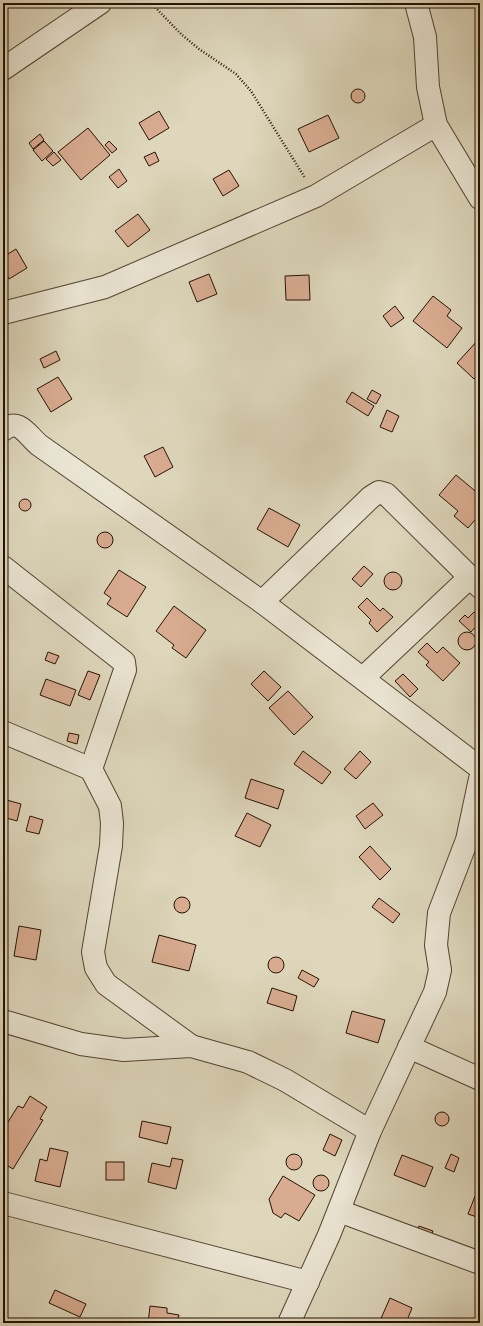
<svg xmlns="http://www.w3.org/2000/svg" width="483" height="1326" font-family="'IM FELL Great Primer',serif">
  <rect width="100%" height="100%" fill="#ded7bc"/>
  <filter id="stains"><feTurbulence type="fractalNoise" baseFrequency=".005" numOctaves="4"/><feColorMatrix values="0 0 0 0 .2 0 0 0 0 .09 0 0 0 0 .02 0 0 0 .5 -.17"/></filter>
  <radialGradient id="worn" r=".72"><stop offset=".6" stop-color="#630" stop-opacity="0"/><stop offset="1" stop-color="#630" stop-opacity=".3"/></radialGradient>
  <g fill="#d9ac91" stroke="#251203">
    <circle cx="358" cy="96" r="7"/>
    <polygon points="159,111 169,128 149,140 139,123"/>
    <polygon points="328,115 339,138 309,152 298,129"/>
    <polygon points="88,128 110,155 81,180 58,152"/>
    <polygon points="40,134 44,140 33,149 29,143"/>
    <polygon points="44,141 53,151 42,161 33,150"/>
    <polygon points="109,141 117,149 112,153 105,145"/>
    <polygon points="54,152 61,160 53,166 46,159"/>
    <polygon points="155,152 159,161 149,166 144,157"/>
    <polygon points="119,169 127,181 118,188 109,177"/>
    <polygon points="229,170 239,186 223,196 213,179"/>
    <polygon points="138,214 150,230 128,247 115,231"/>
    <polygon points="16,249 27,268 9,279 3,268 3,257"/>
    <polygon points="209,274 217,294 197,302 189,282"/>
    <polygon points="309,275 310,300 286,300 285,276"/>
    <polygon points="433,296 451,310 447,316 462,328 447,348 413,321"/>
    <polygon points="395,306 404,318 391,327 383,316"/>
    <polygon points="478,340 480,341 480,373 474,379 457,363"/>
    <polygon points="56,351 60,360 44,368 40,359"/>
    <polygon points="58,377 72,399 51,412 37,389"/>
    <polygon points="372,390 381,395 376,404 367,399"/>
    <polygon points="352,392 374,406 368,416 346,402"/>
    <polygon points="387,410 399,416 392,432 380,427"/>
    <polygon points="163,447 173,467 155,477 144,456"/>
    <polygon points="456,475 480,495 480,514 468,528 454,516 458,511 439,495"/>
    <circle cx="25" cy="505" r="6"/>
    <polygon points="269,508 300,525 288,547 257,529"/>
    <circle cx="105" cy="540" r="8"/>
    <polygon points="364,566 373,574 361,587 352,579"/>
    <polygon points="119,570 146,587 127,617 107,604 111,598 104,593"/>
    <circle cx="393" cy="581" r="9"/>
    <polygon points="367,598 380,611 383,608 393,617 377,632 369,623 371,620 358,607"/>
    <polygon points="174,606 206,630 186,658 172,648 174,645 156,631"/>
    <polygon points="474,612 480,617 480,622 471,632 459,621 465,615 468,618"/>
    <circle cx="467" cy="641" r="9"/>
    <polygon points="427,643 437,653 443,647 460,663 443,681 426,665 429,662 418,652"/>
    <polygon points="48,652 59,656 55,664 45,660"/>
    <polygon points="88,671 100,675 90,700 78,695"/>
    <polygon points="264,671 281,687 268,701 251,684"/>
    <polygon points="403,674 418,689 410,697 395,681"/>
    <polygon points="46,679 76,690 70,706 40,695"/>
    <polygon points="288,691 313,717 294,735 269,708"/>
    <polygon points="69,733 79,735 77,744 67,741"/>
    <polygon points="303,751 331,772 322,784 294,764"/>
    <polygon points="360,751 371,762 356,779 344,769"/>
    <polygon points="251,779 284,790 278,809 245,798"/>
    <polygon points="3,799 21,804 17,821 3,817"/>
    <polygon points="373,803 383,815 365,829 356,816"/>
    <polygon points="247,813 271,825 260,847 235,836"/>
    <polygon points="30,816 43,820 39,834 26,831"/>
    <polygon points="370,846 391,869 380,880 359,857"/>
    <circle cx="182" cy="905" r="8"/>
    <polygon points="379,898 400,914 393,923 372,907"/>
    <polygon points="3,909 7,910 3,927"/>
    <polygon points="19,926 41,930 36,960 14,956"/>
    <polygon points="159,935 196,945 189,971 152,962"/>
    <circle cx="276" cy="965" r="8"/>
    <polygon points="302,970 319,979 314,987 298,978"/>
    <polygon points="272,988 297,996 293,1011 267,1003"/>
    <polygon points="352,1011 385,1020 378,1043 346,1033"/>
    <polygon points="30,1096 47,1107 40,1119 43,1120 13,1169 3,1163 3,1140 5,1137 3,1136 3,1130 18,1106 23,1108"/>
    <circle cx="442" cy="1119" r="7"/>
    <polygon points="142,1121 171,1127 167,1144 139,1137"/>
    <polygon points="330,1134 342,1140 335,1156 323,1150"/>
    <polygon points="50,1148 68,1152 60,1187 35,1181 40,1159 47,1161"/>
    <circle cx="294" cy="1162" r="8"/>
    <polygon points="451,1154 459,1158 454,1172 445,1168"/>
    <polygon points="402,1155 433,1167 425,1187 394,1175"/>
    <polygon points="172,1158 183,1160 176,1189 148,1182 152,1163 170,1167"/>
    <rect x="106" y="1162" width="18" height="18"/>
    <circle cx="321" cy="1183" r="8"/>
    <polygon points="283,1176 315,1195 299,1221 285,1213 281,1218 273,1213 269,1199"/>
    <polygon points="479,1186 480,1187 480,1218 468,1214"/>
    <polygon points="419,1226 433,1231 429,1241 415,1235"/>
    <polygon points="55,1290 86,1304 80,1317 49,1303"/>
    <polygon points="390,1298 412,1308 406,1323 379,1323"/>
    <polygon points="150,1306 167,1308 167,1313 179,1315 177,1323 148,1323"/>
  </g>
  <g fill="none" stroke-linecap="round" stroke-linejoin="round">
    <defs>
      <g id="minor">
        <polyline points="416,3 425,37 428,87 436,125 480,198"/>
        <polyline points="3,69 100,3"/>
        <polyline points="3,313 105,287 316,196 436,125"/>
        <path d="M3,430C19,417 27,435 39,445L262,602L480,768"/>
        <polyline points="3,567 124,662 125,670 91,769 110,806 112,823 111,846 93,952 96,968 106,984 191,1046"/>
        <polyline points="262,602 371,497 379,492 386,494 480,587"/>
        <polyline points="363,678 470,577"/>
        <polyline points="3,732 91,769"/>
        <polyline points="3,1021 81,1044 124,1050 191,1046 248,1062 285,1080 370,1131"/>
        <polyline points="409,1047 480,1079"/>
        <polyline points="3,1203 308,1282"/>
        <polyline points="339,1211 480,1263"/>
        <polyline points="289,1323 329,1235 370,1131 435,992 440,970 436,945 439,913 467,840 480,779"/>
      </g>
    </defs>
    <use href="#minor" stroke="#534331" stroke-width="24"/>
    <polyline stroke="#251203" stroke-width="2.5" stroke-dasharray="1 2" stroke-linecap="butt" points="151,3 181,34 199,49 236,74 251,91 305,178"/>
    <use href="#minor" stroke="#eae5d3" stroke-width="22"/>
  </g>
  <rect width="483" height="1326" fill="none" stroke="#ded7bc" stroke-width="16"/>
  <rect x="4" y="4" width="475" height="1318" fill="none" stroke="#251203" stroke-width="2"/>
  <rect x="8" y="8" width="467" height="1310" fill="none" stroke="#251203"/>
  <rect width="100%" height="100%" filter="url(#stains)"/>
  <rect width="100%" height="100%" fill="url(#worn)"/>
</svg>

◇ ◇ ◇

(Your instructions):
Pull every line with "worn" from the records.

(Exercise solution):
  <radialGradient id="worn" r=".72"><stop offset=".6" stop-color="#630" stop-opacity="0"/><stop offset="1" stop-color="#630" stop-opacity=".3"/></radialGradient>
  <rect width="100%" height="100%" fill="url(#worn)"/>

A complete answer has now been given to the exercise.